For effective utility in the clinic, we combine the independent predictors to figure the risk score for every individual. Furthermore, the cohort was divided into two risk groups, whereas significant worse OS and DMFS were observed in the high-risk group and the administration of consolidation therapy may be beneficial. Several studies have investigated the efficacy of therapeutic approaches targeting AR and HER-2(29, 30), and the evaluation of AR and HER-2 was strongly recommended in NCCN guidelines for the SDC(6). However, nearly half of the patients in our study were reported with unknown status with AR and HER-2 due to the long timeline. In addition, identification of the patients at high risk could provide a reference for the trials of immune checkpoint inhibitor therapy in the SDC(13).

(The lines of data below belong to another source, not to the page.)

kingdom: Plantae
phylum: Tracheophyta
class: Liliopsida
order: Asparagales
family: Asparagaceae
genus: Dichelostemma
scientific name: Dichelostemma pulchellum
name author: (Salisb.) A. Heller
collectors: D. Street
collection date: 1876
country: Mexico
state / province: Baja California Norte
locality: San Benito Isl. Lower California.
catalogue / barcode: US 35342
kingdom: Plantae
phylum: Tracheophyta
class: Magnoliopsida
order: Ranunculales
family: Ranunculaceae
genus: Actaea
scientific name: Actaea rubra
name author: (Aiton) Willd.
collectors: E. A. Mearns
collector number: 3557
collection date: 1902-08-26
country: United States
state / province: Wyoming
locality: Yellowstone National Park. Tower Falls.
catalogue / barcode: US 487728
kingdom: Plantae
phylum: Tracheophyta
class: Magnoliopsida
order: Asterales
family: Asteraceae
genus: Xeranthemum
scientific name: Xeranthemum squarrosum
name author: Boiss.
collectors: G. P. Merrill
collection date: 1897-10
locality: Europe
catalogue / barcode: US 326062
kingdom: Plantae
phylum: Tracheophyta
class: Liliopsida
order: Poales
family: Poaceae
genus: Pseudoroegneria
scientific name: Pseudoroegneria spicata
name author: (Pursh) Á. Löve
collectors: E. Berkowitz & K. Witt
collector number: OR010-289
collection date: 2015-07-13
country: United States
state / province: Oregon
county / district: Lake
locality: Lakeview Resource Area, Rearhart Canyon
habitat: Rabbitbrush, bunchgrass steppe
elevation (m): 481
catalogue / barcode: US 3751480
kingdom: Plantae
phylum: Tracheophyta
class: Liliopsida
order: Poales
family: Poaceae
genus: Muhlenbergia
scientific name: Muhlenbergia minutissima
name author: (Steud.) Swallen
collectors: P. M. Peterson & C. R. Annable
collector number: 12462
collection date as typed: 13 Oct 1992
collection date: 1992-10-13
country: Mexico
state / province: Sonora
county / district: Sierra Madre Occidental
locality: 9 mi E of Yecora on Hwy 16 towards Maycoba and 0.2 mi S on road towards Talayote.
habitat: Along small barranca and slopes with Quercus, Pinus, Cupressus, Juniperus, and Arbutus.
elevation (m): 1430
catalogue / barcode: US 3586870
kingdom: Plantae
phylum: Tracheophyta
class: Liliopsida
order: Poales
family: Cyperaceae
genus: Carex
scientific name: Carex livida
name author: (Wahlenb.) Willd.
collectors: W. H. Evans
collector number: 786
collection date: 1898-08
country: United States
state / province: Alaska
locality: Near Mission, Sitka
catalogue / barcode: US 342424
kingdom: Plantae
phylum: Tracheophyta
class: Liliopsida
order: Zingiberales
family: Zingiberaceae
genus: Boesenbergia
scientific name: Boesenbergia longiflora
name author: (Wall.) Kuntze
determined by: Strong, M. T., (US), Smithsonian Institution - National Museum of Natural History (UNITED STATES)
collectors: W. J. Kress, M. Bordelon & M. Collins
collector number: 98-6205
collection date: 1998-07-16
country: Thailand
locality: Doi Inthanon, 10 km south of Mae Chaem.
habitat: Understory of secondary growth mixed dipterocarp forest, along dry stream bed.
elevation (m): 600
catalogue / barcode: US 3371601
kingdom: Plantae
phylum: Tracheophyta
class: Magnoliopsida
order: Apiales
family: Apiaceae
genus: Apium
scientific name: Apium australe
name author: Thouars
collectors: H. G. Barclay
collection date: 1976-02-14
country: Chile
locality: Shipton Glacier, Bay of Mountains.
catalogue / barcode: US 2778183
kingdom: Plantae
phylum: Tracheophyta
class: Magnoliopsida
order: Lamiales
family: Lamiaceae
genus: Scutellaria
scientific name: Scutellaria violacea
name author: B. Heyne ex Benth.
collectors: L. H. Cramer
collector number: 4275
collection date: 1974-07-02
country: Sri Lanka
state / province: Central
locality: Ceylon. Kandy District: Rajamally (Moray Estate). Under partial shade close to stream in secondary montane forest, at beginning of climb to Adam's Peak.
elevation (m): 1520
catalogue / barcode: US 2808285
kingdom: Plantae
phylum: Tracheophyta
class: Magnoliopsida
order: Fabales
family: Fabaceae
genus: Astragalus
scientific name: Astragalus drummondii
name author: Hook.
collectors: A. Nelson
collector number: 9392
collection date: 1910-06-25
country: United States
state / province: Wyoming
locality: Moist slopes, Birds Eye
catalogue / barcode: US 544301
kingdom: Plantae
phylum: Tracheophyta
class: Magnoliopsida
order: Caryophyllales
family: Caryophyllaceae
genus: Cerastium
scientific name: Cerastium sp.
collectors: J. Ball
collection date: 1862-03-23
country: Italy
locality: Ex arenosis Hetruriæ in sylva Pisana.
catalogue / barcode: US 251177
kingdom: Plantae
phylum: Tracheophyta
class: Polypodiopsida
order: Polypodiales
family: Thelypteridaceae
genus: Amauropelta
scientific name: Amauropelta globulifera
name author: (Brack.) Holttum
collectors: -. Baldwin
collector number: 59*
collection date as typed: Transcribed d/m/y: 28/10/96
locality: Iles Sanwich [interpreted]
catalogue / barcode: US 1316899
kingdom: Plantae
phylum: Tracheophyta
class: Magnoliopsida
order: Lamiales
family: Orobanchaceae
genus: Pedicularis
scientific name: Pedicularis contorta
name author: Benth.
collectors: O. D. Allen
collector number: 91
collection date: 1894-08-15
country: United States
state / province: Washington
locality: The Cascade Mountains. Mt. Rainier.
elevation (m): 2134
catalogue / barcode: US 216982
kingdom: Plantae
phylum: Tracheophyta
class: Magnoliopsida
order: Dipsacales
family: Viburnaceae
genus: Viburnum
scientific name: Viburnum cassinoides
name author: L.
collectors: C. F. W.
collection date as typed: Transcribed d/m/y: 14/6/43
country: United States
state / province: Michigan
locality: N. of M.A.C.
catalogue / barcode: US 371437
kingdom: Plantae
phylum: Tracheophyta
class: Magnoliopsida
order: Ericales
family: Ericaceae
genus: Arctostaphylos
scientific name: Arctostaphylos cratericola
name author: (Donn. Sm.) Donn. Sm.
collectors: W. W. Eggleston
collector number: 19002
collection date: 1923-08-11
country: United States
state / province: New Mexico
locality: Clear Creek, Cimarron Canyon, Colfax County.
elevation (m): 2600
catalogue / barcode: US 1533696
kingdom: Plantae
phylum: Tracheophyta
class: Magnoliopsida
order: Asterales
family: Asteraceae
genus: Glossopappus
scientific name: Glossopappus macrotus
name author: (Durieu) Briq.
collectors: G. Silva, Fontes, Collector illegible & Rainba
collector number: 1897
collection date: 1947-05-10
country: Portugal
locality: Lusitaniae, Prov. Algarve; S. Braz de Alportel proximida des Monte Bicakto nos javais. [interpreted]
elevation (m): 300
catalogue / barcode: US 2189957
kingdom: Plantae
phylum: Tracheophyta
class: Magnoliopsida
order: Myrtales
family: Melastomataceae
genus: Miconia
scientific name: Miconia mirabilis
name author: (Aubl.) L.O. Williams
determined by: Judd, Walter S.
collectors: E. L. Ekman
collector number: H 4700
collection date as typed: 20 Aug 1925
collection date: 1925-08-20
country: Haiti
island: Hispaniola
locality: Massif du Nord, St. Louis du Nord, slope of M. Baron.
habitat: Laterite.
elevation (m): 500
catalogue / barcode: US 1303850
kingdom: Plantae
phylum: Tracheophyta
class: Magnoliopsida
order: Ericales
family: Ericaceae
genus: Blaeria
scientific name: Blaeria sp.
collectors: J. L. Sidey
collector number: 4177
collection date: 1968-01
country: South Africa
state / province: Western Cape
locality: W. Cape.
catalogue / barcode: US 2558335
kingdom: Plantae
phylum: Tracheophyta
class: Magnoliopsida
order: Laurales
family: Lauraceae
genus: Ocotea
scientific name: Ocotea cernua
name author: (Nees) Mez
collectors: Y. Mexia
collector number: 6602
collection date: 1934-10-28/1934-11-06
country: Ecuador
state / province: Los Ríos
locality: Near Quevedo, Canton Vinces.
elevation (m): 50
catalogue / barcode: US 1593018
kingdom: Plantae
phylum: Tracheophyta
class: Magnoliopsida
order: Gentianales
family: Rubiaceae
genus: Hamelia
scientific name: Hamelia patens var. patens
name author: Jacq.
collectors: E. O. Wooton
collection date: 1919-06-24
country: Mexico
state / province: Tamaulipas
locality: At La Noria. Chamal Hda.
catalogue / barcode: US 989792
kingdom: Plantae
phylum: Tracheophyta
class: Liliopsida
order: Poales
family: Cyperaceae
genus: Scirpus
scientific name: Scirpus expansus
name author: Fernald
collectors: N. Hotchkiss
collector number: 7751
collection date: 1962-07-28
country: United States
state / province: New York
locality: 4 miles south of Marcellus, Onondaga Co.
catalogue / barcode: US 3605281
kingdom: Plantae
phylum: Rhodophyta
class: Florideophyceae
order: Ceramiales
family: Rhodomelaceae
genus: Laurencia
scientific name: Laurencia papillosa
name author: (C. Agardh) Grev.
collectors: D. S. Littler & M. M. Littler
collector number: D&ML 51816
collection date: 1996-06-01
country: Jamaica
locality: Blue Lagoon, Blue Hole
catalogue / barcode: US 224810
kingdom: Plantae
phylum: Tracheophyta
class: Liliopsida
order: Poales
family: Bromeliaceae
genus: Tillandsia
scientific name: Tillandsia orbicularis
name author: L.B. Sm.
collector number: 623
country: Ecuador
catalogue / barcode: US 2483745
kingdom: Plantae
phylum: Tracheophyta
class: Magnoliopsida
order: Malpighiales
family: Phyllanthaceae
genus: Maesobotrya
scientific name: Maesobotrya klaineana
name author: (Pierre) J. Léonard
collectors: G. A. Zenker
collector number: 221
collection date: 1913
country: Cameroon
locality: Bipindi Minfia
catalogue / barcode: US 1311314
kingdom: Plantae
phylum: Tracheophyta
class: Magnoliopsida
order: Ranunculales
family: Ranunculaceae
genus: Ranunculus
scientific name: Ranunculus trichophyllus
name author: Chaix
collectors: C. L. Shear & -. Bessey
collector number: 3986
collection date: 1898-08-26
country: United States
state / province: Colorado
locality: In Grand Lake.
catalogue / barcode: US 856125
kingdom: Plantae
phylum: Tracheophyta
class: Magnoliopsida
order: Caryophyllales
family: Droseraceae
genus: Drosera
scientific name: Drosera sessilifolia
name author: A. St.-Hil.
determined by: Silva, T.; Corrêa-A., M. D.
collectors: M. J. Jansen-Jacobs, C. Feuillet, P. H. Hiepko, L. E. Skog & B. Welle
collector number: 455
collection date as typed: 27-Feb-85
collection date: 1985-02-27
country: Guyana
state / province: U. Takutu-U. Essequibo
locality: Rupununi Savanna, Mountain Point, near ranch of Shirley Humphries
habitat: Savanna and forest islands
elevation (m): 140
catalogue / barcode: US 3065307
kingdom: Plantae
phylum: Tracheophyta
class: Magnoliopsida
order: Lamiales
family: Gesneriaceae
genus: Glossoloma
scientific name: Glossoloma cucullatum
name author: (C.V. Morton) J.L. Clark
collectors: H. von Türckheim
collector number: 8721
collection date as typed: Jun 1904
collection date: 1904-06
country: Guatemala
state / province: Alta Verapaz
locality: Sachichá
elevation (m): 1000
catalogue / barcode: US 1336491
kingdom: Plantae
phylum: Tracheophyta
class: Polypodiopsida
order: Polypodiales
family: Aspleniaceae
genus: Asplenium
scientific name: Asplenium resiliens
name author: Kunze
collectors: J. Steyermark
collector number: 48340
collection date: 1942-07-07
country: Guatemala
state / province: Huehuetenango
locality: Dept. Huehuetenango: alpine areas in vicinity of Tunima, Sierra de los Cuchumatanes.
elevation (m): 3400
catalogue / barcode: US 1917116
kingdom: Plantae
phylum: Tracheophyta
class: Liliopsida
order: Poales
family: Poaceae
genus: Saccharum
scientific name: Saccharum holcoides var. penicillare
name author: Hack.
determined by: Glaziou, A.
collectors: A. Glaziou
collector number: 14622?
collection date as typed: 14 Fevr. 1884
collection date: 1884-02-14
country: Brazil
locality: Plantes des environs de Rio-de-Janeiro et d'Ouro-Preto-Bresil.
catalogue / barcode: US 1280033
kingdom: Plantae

However, there were several limitations of this study. Firstly, the retrospective nature of the study may lead to the selection bias of the cohort. Secondly, the data of the patients were collected over a 15-year period, which could explain the lack of pathological information in AR and HER-2 (50% patients with unknown status). Lastly, the sample size was still small as the data was based on a single institution, and external validation is needed for the risk stratification model. Nevertheless, given the rarity of incidence in SDC, our study demonstrated the clinicopathologic factors that could predict the risk of distant metastasis in a moderate number of cases. In addition, some other prognostic information such as AR, HER-2, and other potential biomarkers were to be further explored.